Yitro, le beau-père de Moché, avait sept prénoms ; l’un d’eux était « Yéter », qui signifie « supplémentaire ». Rachi sur le premier verset de notre paracha rapporte que ce nom lui a été donné parce qu’il mérita d’ajouter toute une section à la Torah, il s’agit de la section où il proposa à Moché un nouveau système judiciaire – dans lequel Moché déléguera les « petites affaires » à d’autres juges – pour remplacer celui déjà en place – dans lequel Moché devait gérer chaque cas. Ce prénom fait donc la louange de Yitro.
Toutefois une question peut être soulevée sur le commentaire de Rachi. En effet, la section où débute la critique de Yitro commence au verset 17 « Ce que tu fais n’est pas bien », et pourtant Rachi appui son commentaire sur le verset 21 lorsque Yitro propose une solution « Et tu verras et choisiras parmi tout le peuple, des hommes éminents, craignant D.ieu… Pourquoi ne pas rapporter le verset qui marque le début du dialogue entre Yitro et Moché ?
Ce passage de la Torah vient faire l’éloge de Yitro qui mérita d’ajouter une section dans la Torah. Or les quatre premiers versets de sa proposition ne sont pas des propos positifs, ce sont des critiques quant aux problèmes du système existant. Ce n’est qu’au verset 21 qu’il suggère une nouvelle approche. Le mérite de Yitro n’est pas sa capacité à blâmer (il est très facile de décrier sans donner d’idée constructive pour améliorer les choses), mais il est félicité pour l’alternative avancée.
Ceci nous enseigne une leçon importante. Il n’est pas nécessaire d’avoir de grandes qualités pour voir les points négatifs d’une situation ou d’une personne. En revanche, savoir comment rectifier les problèmes présents demande une capacité à penser de manière positive, constructive.

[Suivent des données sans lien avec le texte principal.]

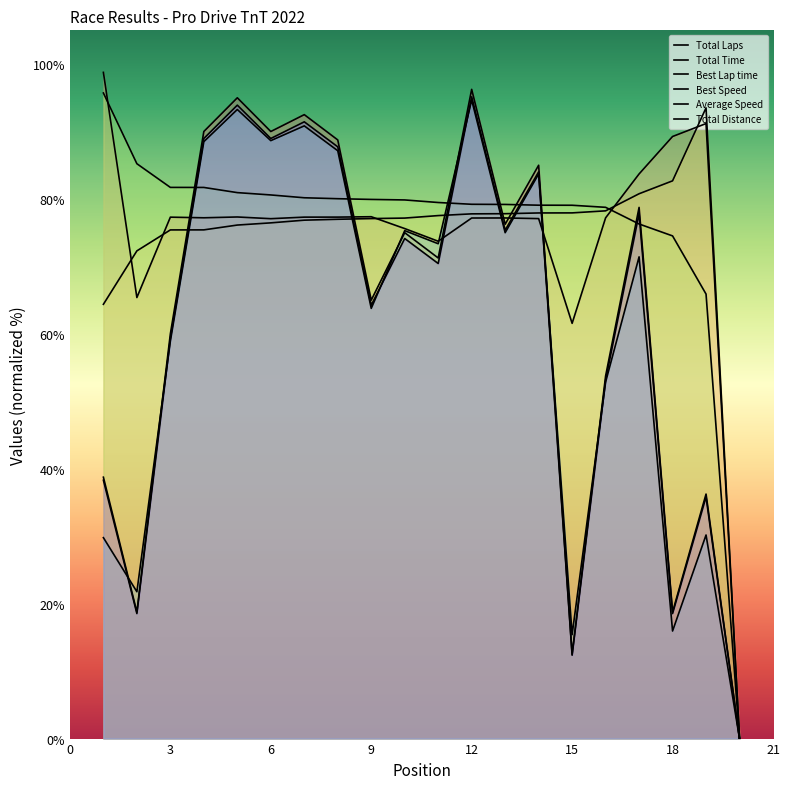

True or false: Total Time has a value of 77.4 at 9.

True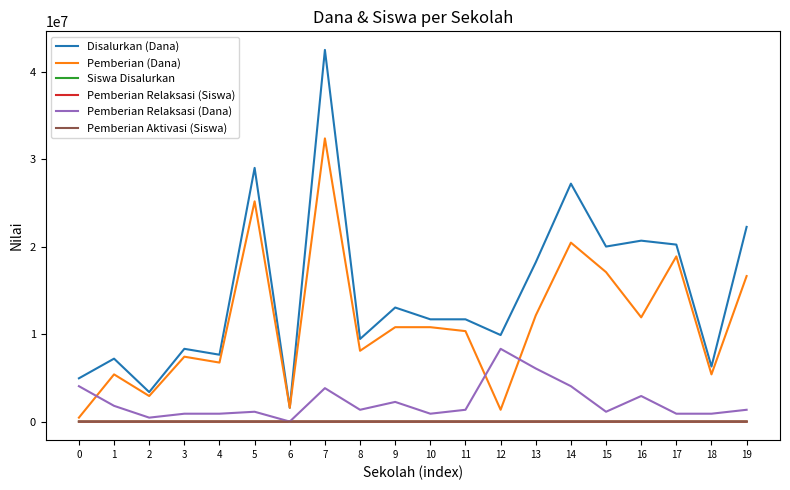

Which series has the widest spread of values?

Disalurkan (Dana)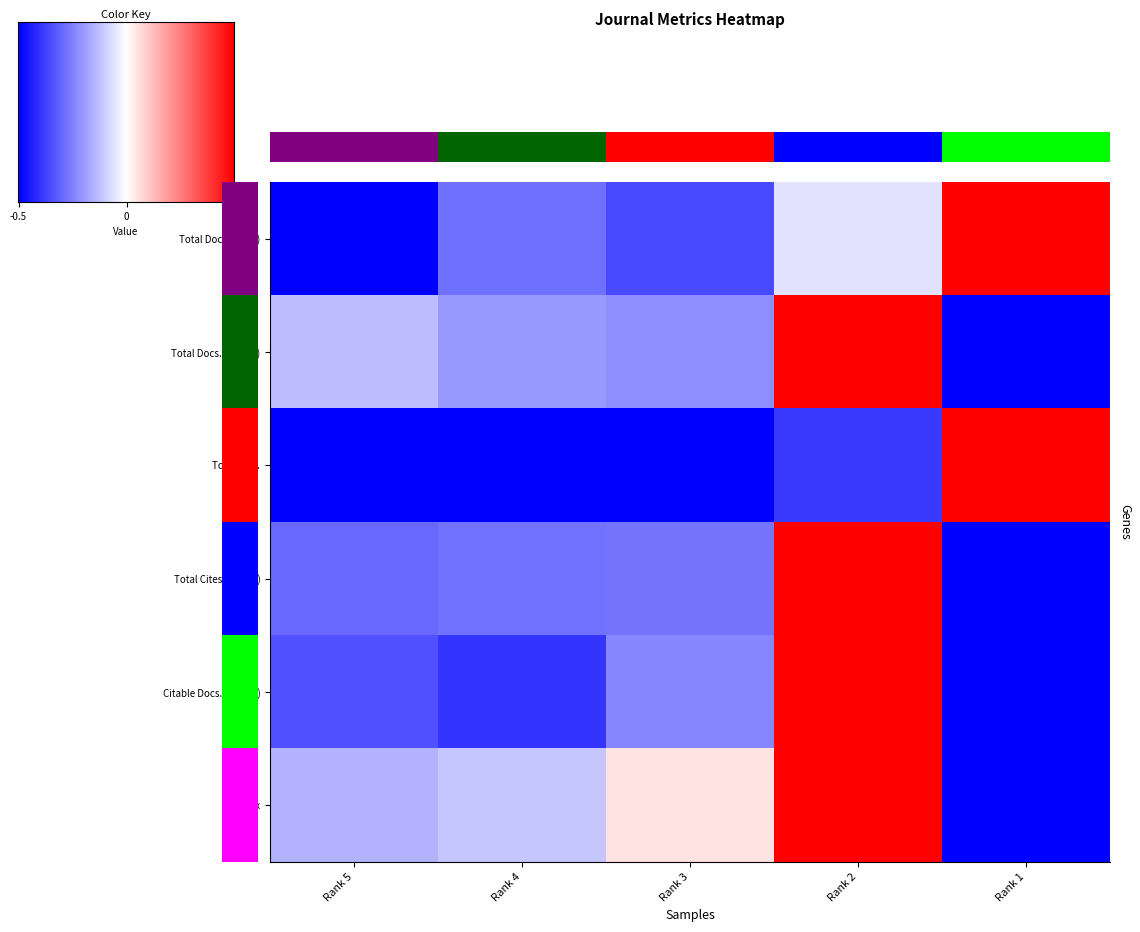

Is it true that H index equals 0.1 at Rank 3?

False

La critique peut être utilisée pour le bien et pour le mal. Cela peut être un défaut ou une qualité. Pour qu’elle soit correcte, il faut qu’elle soit vectrice de changement, d’amélioration. Pour savoir si une personne fait bon emploi de ses remarques, il suffit d’analyser sa manière d’agir et ses motivations : essaie-t-elle d’améliorer les conditions de l’autre ou bien cherche-t-elle à grandir et parfaire sa propre situation ?
Yitro eut un esprit contestataire qui lui permit de se demander s’il vivait réellement dans le Vrai et s’il le recherchait sincèrement. Et quand il reconnut la véracité de la Torah, il adhéra à cette Vérité, ne ménagea aucun effort pour changer complètement son mode de vie et pour rejoindre le peuple juif.
L’opinion personnelle est très importante dans l’étude de la Torah et dans la vie en général. Le judaïsme ne prône pas l’acceptation aveugle de tout ce que l’on entend, sans se poser de questions et sans chercher à comprendre et à approfondir. Une personne de nature critique en arrivera plus facilement à la Vérité. La critique accompagnée d’un œil positif est une base qui permet d’accomplir des changements bénéfiques dans le monde. Yitro réalisa que le système judiciaire était problématique, mais il ne se contenta pas de le blâmer – il chercha et trouva une solution.
Puissions-nous apprendre des exemples de Yitro et ainsi utiliser notre esprit critique de manière constructive.